Este año político nos ha dejado tres noticias: el avance de la agenda retrógrada impulsada por los grupos dominantes en el Congreso, el casi total colapso de la oposición al régimen y la práctica desaparición de la presidenta Dina Boluarte de la escena política.
Ninguna de las tres es una buena noticia, pero quiero centrarme en la tercera de ellas. Dina Boluarte lo tenía todo a favor para pasar a la historia como una figura positiva. Primera presidenta tras 200 años de independencia, procedente de una de las regiones más pobres, profesional hecha a sí misma y quechuahablante, su potencial simbólico era enorme. También le favorecían las circunstancias de su llegada al poder: tras la destitución de su antecesor por un frustrado autogolpe de Estado con el que pretendió abolir la democracia e iniciar una aventura autoritaria caudillista.
Boluarte podía haber optado por impulsar una agenda social y económica progresista. O al menos podía haberse convertido en un emblema que inspirara transformaciones a nivel individual y colectivo. Pero, en lugar de eso, lo que hemos visto desde que asumió el poder es la consolidación de una coalición depredadora que ha puesto fin a los avances en la profesionalización del Estado, ha destruido la imagen internacional del Perú y nos ha hecho retroceder varias décadas en educación, orden público, calidad democrática y respeto por los derechos humanos. Si con Castillo ya se había iniciado la involución, con Boluarte resultó mucho peor.

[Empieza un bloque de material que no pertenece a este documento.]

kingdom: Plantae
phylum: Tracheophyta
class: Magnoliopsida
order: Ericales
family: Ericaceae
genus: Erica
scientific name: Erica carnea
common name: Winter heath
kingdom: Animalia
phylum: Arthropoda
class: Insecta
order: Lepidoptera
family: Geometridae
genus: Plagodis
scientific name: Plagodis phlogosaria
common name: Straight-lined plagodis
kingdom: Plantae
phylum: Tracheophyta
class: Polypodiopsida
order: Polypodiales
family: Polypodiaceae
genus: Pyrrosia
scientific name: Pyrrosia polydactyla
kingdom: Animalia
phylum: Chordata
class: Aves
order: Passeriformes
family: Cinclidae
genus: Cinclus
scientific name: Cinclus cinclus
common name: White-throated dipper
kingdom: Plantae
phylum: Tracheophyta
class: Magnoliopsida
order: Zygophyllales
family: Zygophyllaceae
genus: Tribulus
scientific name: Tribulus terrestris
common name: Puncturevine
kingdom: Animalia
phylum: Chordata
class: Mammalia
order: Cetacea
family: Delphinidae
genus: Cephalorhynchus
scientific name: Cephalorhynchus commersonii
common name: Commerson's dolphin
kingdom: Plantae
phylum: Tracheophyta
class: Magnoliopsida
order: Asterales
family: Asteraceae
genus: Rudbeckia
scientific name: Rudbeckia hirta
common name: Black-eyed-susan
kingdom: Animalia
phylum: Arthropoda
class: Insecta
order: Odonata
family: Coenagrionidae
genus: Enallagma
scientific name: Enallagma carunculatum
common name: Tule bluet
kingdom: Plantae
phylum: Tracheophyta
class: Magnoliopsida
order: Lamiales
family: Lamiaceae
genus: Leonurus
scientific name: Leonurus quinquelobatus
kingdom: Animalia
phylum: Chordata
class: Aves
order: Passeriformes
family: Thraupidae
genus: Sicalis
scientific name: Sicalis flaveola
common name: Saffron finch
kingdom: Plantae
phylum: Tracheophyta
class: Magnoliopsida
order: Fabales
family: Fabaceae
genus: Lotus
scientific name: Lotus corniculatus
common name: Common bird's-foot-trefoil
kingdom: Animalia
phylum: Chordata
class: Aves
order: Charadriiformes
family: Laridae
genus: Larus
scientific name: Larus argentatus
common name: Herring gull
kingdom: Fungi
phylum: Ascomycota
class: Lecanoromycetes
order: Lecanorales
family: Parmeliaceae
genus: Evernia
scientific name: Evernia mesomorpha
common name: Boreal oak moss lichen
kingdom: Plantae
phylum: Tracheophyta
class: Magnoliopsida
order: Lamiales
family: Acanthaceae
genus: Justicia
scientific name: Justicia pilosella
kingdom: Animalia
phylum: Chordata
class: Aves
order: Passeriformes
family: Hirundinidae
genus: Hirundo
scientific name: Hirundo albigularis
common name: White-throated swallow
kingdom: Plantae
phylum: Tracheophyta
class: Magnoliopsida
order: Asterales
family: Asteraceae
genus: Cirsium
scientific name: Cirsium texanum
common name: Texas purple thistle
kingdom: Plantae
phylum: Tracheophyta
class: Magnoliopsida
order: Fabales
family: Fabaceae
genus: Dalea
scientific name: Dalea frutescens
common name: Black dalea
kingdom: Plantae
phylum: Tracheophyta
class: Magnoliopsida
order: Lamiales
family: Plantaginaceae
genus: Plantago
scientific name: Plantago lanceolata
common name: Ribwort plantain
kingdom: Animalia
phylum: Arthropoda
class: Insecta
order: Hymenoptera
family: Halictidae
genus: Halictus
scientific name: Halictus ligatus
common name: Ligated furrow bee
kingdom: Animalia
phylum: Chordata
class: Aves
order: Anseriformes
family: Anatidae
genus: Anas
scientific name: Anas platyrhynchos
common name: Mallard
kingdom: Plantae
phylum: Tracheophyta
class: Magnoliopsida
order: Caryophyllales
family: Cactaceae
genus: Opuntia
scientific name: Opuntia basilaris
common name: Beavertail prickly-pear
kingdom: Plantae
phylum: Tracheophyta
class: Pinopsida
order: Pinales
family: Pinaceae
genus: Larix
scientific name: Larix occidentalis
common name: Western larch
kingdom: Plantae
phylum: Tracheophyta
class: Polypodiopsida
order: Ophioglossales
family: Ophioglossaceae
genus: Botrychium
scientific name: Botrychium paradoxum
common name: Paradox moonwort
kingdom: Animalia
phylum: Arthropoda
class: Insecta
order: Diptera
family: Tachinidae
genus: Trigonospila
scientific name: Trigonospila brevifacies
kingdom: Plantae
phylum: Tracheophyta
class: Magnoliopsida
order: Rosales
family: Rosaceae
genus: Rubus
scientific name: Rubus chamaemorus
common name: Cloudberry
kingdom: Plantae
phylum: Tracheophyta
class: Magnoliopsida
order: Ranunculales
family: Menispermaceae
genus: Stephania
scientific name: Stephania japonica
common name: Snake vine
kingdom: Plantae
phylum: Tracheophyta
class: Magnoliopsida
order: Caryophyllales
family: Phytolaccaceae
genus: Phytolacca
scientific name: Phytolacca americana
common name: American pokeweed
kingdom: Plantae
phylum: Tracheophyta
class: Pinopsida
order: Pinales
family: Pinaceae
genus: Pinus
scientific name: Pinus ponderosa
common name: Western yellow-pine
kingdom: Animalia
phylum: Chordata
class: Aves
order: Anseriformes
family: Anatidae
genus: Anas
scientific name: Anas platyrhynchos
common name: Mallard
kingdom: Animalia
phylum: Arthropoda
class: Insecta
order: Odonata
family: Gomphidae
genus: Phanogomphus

Es cierto que Boluarte no lo tenía sencillo. Literalmente, desde el minuto uno de su mandato se vio obligada a enfrentar la oposición de los partidarios del frustrado dictador, que protestaban en la calle contra la destitución de su líder, a quienes luego se sumaron otros grupos, indignados por las muertes. Tampoco contaba con un partido político propio, ni con experiencia de gobierno, más allá de sus meses de ministra. Pero la realidad de estos desafíos no debe hacernos olvidar que, como ocurre con cualquier político que detenta el poder, la responsabilidad principal de su fracaso recae sobre sus hombros. Fue Boluarte quien decidió quedarse cuando se le pedía que impusiera su autoridad y convocara elecciones. Fue ella quien decidió rodearse de colaboradores de línea dura, avalar la represión sangrienta y, posteriormente, ceder a las exigencias de los grupos extremistas dominantes en el Congreso, a cambio de mantenerse en el poder.
Estas decisiones le enajenaron el apoyo de aquellos sectores que podían haberla ayudado a cumplir las promesas asociadas a su nombramiento. No supo recuperar el apoyo de quienes habían promovido su elección, junto con Castillo, y tampoco pudo ganarse el favor de las clases medias y populares urbanas que habían apoyado a Fujimori, que podían sentirse reivindicadas por la condición de mujer, emprendedora y migrante de la presidenta.
Los resultados de este fracaso van a dejar huellas profundas en nuestro tejido social. Las encuestas del IEP muestran que casi la mitad de los peruanos apoyaría un golpe de Estado contra la corrupción. Casi dos de cada tres jóvenes afirman que les gustaría abandonar el Perú en los próximos años. Revertir esta espiral negativa es muy difícil. Los discursos de Fiestas Patrias son uno de los pocos rituales de la política tradicional que aún tienen cierta vigencia. Son uno de los contados momentos en los que, en un contexto de fragmentación y desapego hacia la política, todavía prestamos algo de atención a lo que dicen nuestros gobernantes.
Haga lo que haga, seguramente Boluarte deberá responder ante la justicia por los hechos ocurridos desde que asumió el poder. Es probable que esta consideración personal sea lo que la lleva a comportarse como una presidenta ensimismada, sin capacidad de iniciativa y siempre a remolque del Congreso. Pero, si quiere dar un giro a su presidencia y evitar ser recordada como una de las mayores decepciones de la historia republicana, este 28 de julio es una de sus últimas oportunidades.